-------- DATA TO USE
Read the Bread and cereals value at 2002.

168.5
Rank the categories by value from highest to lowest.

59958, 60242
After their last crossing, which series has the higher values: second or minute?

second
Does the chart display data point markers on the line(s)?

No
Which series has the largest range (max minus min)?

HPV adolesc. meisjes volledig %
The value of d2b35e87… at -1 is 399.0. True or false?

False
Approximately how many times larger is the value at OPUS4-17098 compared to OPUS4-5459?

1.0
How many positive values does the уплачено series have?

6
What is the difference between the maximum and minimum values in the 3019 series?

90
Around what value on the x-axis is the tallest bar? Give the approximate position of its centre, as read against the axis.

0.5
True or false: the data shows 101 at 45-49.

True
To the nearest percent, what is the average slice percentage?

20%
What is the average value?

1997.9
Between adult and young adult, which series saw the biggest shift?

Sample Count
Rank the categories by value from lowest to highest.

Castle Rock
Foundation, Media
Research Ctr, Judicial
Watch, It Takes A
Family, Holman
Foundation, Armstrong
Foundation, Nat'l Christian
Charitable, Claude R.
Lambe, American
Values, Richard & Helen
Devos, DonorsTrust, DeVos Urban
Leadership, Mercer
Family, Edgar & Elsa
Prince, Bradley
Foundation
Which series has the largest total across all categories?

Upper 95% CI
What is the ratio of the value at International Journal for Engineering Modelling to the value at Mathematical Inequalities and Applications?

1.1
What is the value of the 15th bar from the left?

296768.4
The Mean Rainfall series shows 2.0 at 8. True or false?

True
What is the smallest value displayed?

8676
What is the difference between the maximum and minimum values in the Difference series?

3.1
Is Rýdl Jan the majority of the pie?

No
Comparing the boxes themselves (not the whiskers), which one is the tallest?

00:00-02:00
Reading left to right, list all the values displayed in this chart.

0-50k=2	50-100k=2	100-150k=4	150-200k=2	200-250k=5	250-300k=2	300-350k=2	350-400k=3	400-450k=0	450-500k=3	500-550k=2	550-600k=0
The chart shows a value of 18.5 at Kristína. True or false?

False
----------------
▶ _YOUR TASK_
How many lines of the records contain the word "tallest"? Reply with only the number.

▶ _TASK ANSWER_
2